## Prompt A
Reproduce the records word for word, from the line containing "Les aliments participent" through the end of the records, leaving out the pictures.
--- Text shown Enclosed Below ---
Large Vocabulary Continuous Speech Recognition with Hidden Markov models. More...

Data Structures
struct	TokenHeap

struct	CwrTrack

Detailed Description

Large Vocabulary Continuous Speech Recognition with Hidden Markov models.

spr_cwr_main [-i input stream](stdin) [-o output stream](stdout) [-e error stream]

Parameters

-i<em>input	stream File/stream to read commands from.
-o<em>output	stream File/stream to write results from.
-e<em>error	stream File/stream to write error messages to.

Large Vocabulary Continuous Speech Recognition with Hidden Markov models. Interactive recognition system for large vocabulary continuous speech recognition. The available commands can be recalled by entering the 'help' command after the prompt.

[commands]
`load phone_set <ci_fname> <cd_fname>`
Load a new phone(me) set. Both the context independent and the context dependent set must be specified. The context dependent set contains also information about the HMMs.
`load lexicon <bin_lex/text_lex> [bin_lex] [unwind]`
unwind (options are seperated by a ';' character):
`check_lvl=<I32:val>`
Check whether the lexicon is correct (level>=0) and optimal (level>=1).
`add_in_front=<String:val>`
Add a specified phone sequence in front of all word/sentence descriptions.
`add_between=<String:val>`
Add a specified phone sequence between all words in a sentence description.
`add_at_rear=<String:val>`
Add a specified phone sequence at the rear of all word/sentence descriptions.
`sent_context=<String:val>`
Alignment: a simple phone sequence (no optional sequences) used as context before (and after) a sentence for the CI-phone to the CD-phone conversion (not applied with the assimilation rules).
--- End of Enclosed Text shown ---
## Prompt B
Quote the speech recognition reference from "spr_cwr_main [-i input" through "after the prompt.".
--- Records provided Enclosed Below ---
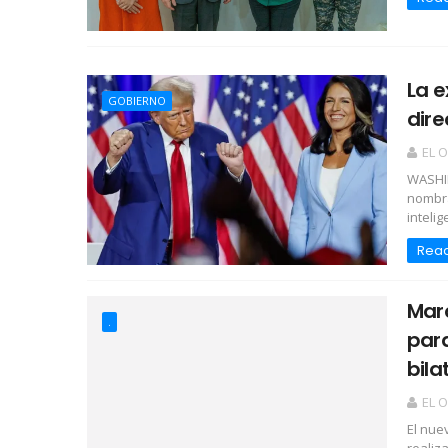
La 
GOBIERNO
dire
EL 
WASHIN
nombra
intelig
Rea
Marc
.
para
bila
EL 
El nue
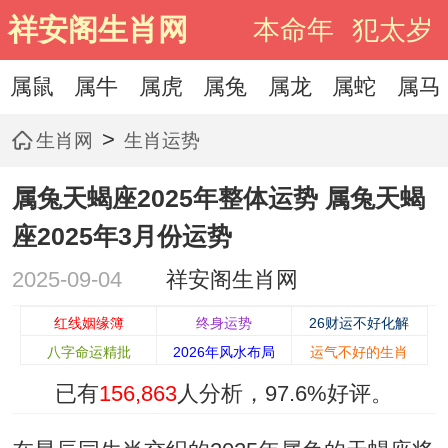
祥安阁生肖网
本命年
犯太岁
属鼠
属牛
属虎
属兔
属龙
属蛇
属马
>
生肖网
生肖运势
属兔天蝎座2025年整体运势 属兔天蝎
座2025年3月份运势
2025-09-04
祥安阁生肖网
红线姻缘簿
终身运势
26财运不好化解
八字命运精批
2026年风水布局
运气不好的生肖
已有
156,863
人分析，
97.6%
好评。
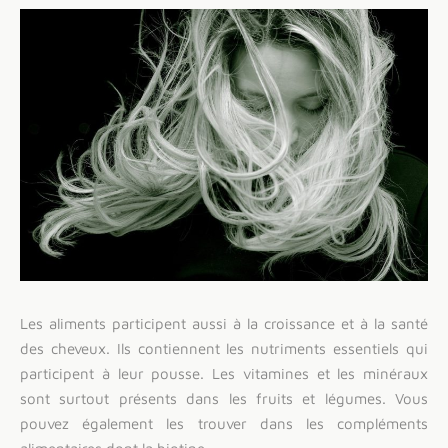
Les aliments participent aussi à la croissance et à la santé
des cheveux. Ils contiennent les nutriments essentiels qui
participent à leur pousse. Les vitamines et les minéraux
sont surtout présents dans les fruits et légumes. Vous
pouvez également les trouver dans les compléments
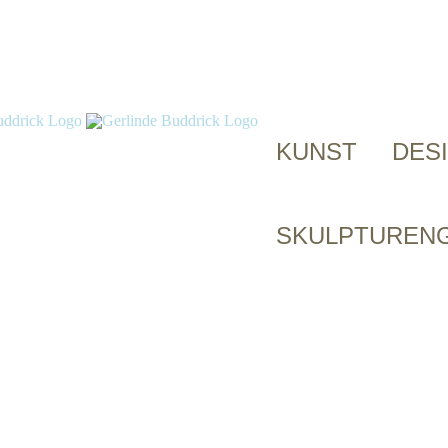
KUNST
DES
SKULPTUREN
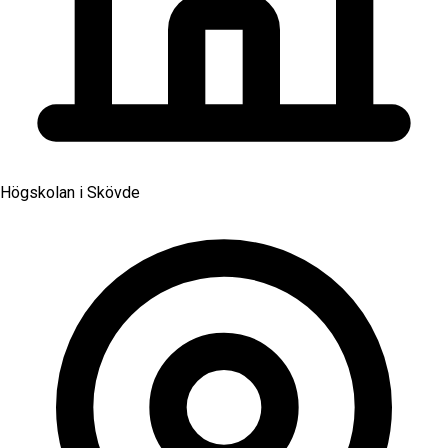
Högskolan i Skövde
--- End of Enclosed Records provided ---
## Expected answer A
Les aliments participent aussi à la croissance et à la santé
des cheveux. Ils contiennent les nutriments essentiels qui
participent à leur pousse. Les vitamines et les minéraux
sont surtout présents dans les fruits et légumes. Vous
pouvez également les trouver dans les compléments
KUNST
DES
SKULPTUREN
Högskolan i Skövde

## Expected answer B
spr_cwr_main [-i input stream](stdin) [-o output stream](stdout) [-e error stream]

Parameters

-i<em>input	stream File/stream to read commands from.
-o<em>output	stream File/stream to write results from.
-e<em>error	stream File/stream to write error messages to.

Large Vocabulary Continuous Speech Recognition with Hidden Markov models. Interactive recognition system for large vocabulary continuous speech recognition. The available commands can be recalled by entering the 'help' command after the prompt.